Ausgangstext:
# # # #

100. Geburtstag

Routinierter Rummel um Julio Cortázar

Undatierte Aufnahme des argentinischen Schriftstellers Julio Cortázar.
Undatierte Aufnahme des argentinischen Schriftstellers Julio Cortázar (1914-1984). © dpa/ picture alliance / Sara Facio
Von Peter B. Schumann · 25.08.2014
Eher bescheiden feiert Argentinien den 100. Geburtstag eines seiner bedeutendsten Schriftsteller. Das hat vor allem politische Gründe, denn der erklärte Anti-Peronist Julio Cortazár passt den momentan Regierenden nicht ins Konzept.

# # # #

Bereitgestelltes Material:
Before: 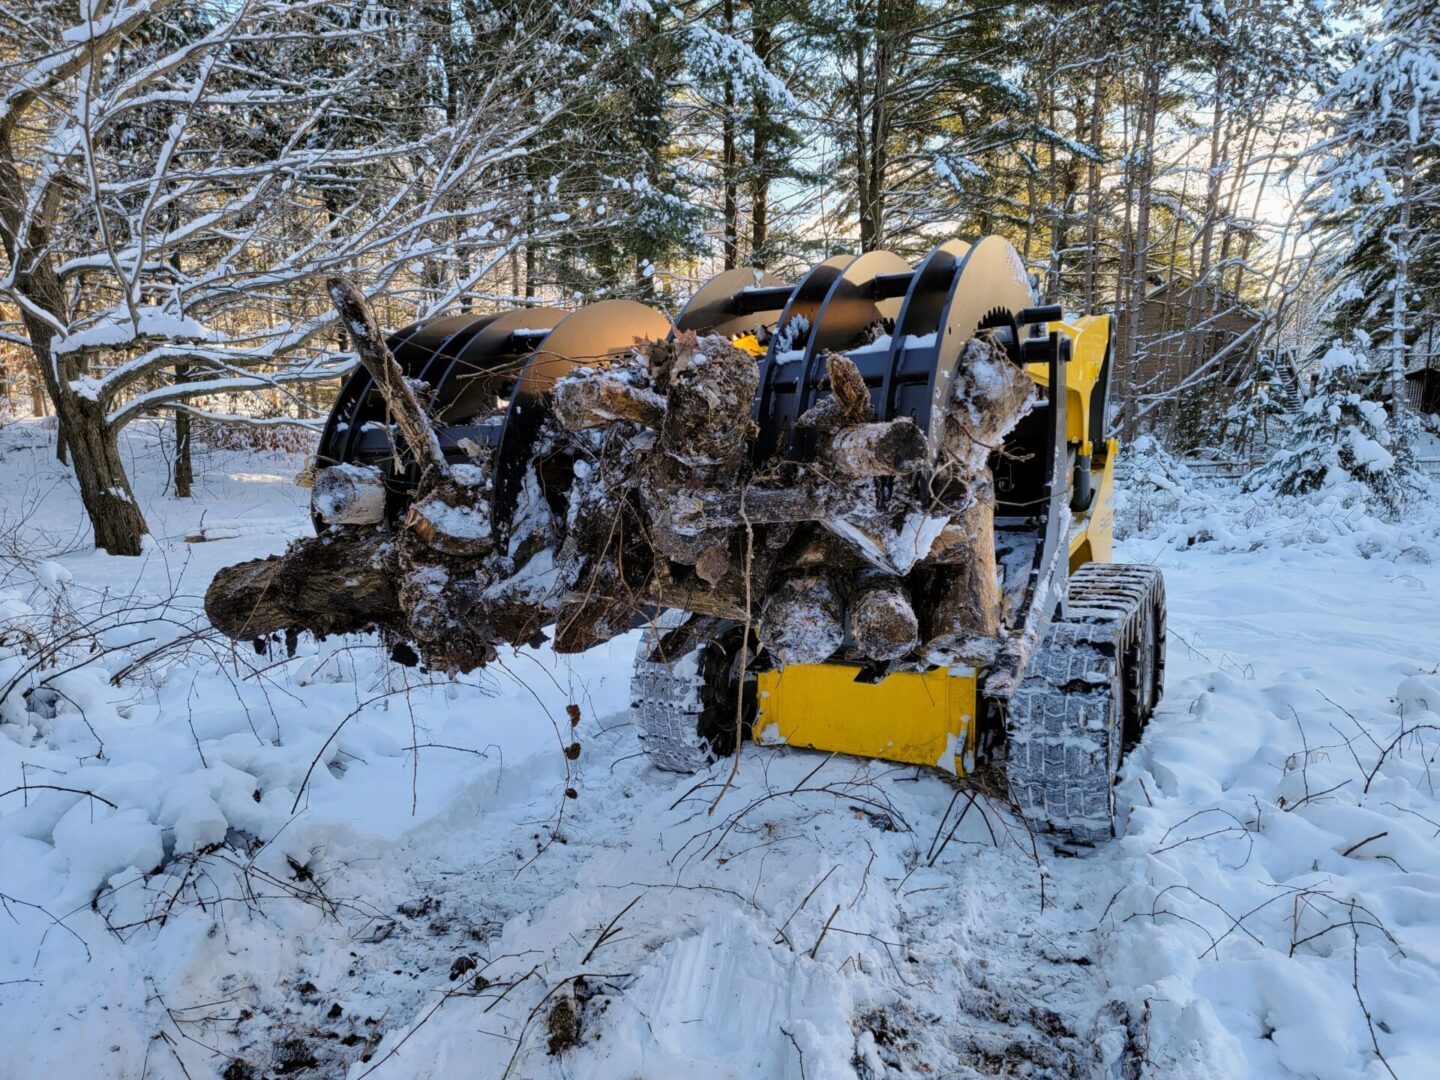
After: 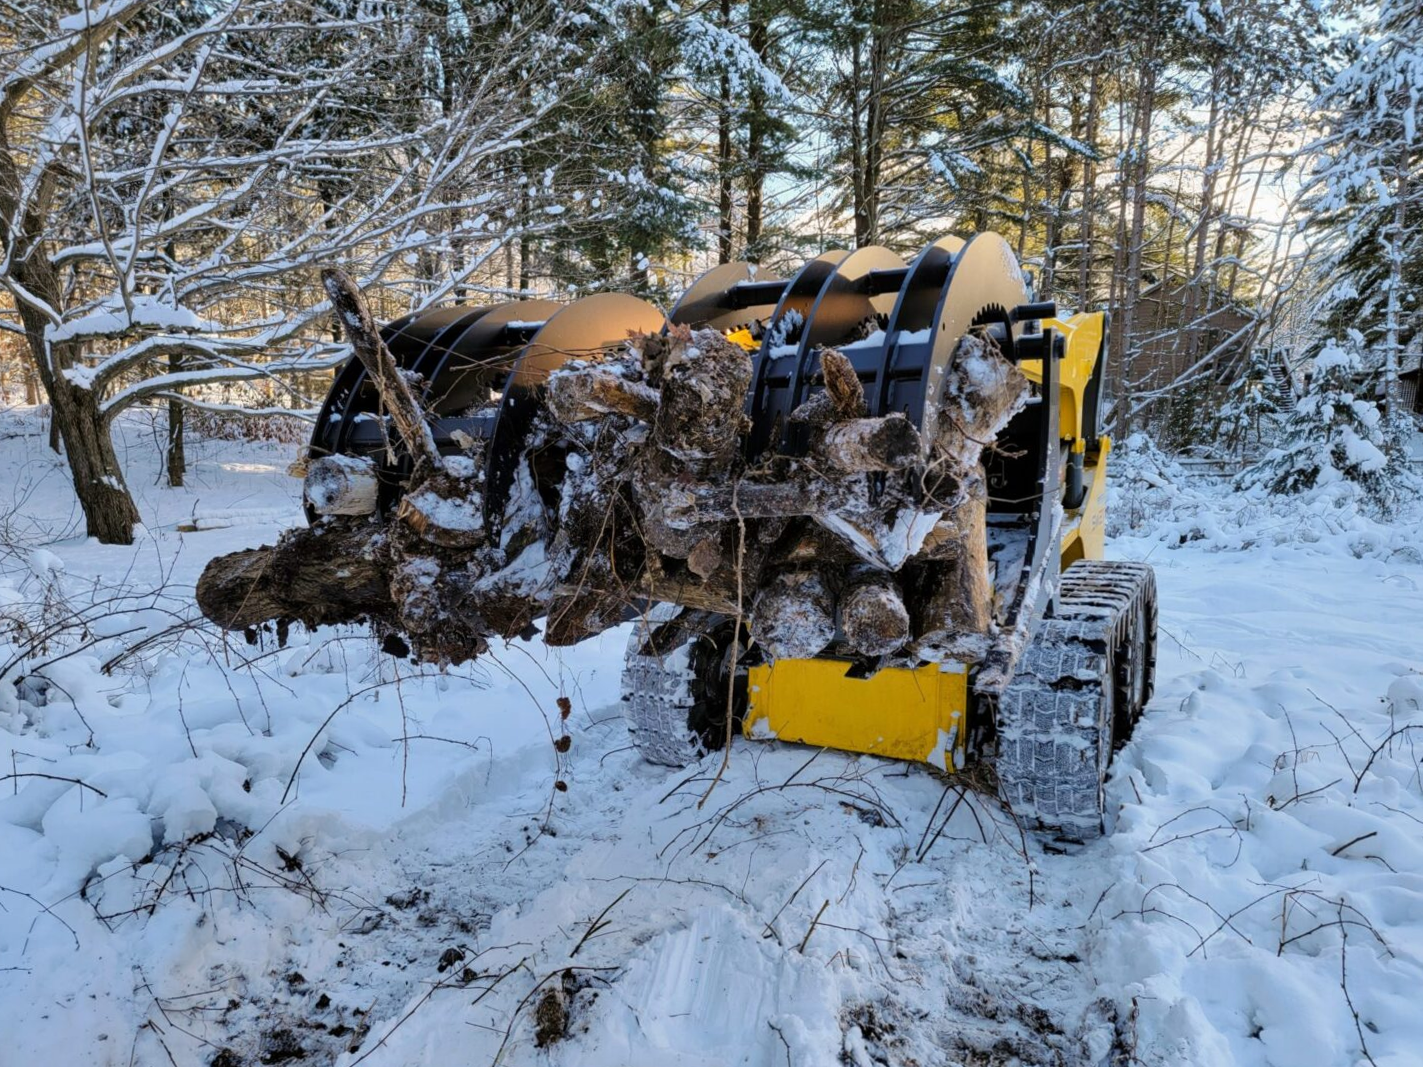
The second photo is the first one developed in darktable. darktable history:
crop and rotate: angle -0.5°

# # # #

Aufgabe A:
Wer hat den Artikel über Julio Cortázar verfasst?
Aufgabe B:
Tausche im Artikel über Julio Cortázar „bescheiden“ gegen „zurückhaltend“ und gib dabei alles von „Routinierter Rummel um“ bis hinunter zu „nicht ins Konzept.“ wieder.
Aufgabe C:
Schreibe den Artikel über Julio Cortázar dort weiter, wo er endet.
Das Material stammt aus einer anderen Quelle als der Artikel.

Antwort A:
Peter B. Schumann.

Antwort B:
Routinierter Rummel um Julio Cortázar

Undatierte Aufnahme des argentinischen Schriftstellers Julio Cortázar.
Undatierte Aufnahme des argentinischen Schriftstellers Julio Cortázar (1914-1984). © dpa/ picture alliance / Sara Facio
Von Peter B. Schumann · 25.08.2014
Eher zurückhaltend feiert Argentinien den 100. Geburtstag eines seiner bedeutendsten Schriftsteller. Das hat vor allem politische Gründe, denn der erklärte Anti-Peronist Julio Cortazár passt den momentan Regierenden nicht ins Konzept.

Antwort C:
Argentinien steht nicht gerade Kopf, um einen der größten Schriftsteller des Landes und einen der wichtigsten Erneuer der lateinamerikanischen Literatur zu feiern. Das war vor 15 Jahren ganz anders, als man des 100. Geburtstages von Jorge Luis Borges gedachte, der poetischen Lichtgestalt, und eine monatelange literarische Euphorie ausbrach. Aber damals herrschten andere politische Verhältnisse. Ein peronistischer Präsident, Carlos Menem, hatte das Land heruntergewirtschaftet, und die bürgerliche Mitte schickte sich an, die Regierung zu übernehmen.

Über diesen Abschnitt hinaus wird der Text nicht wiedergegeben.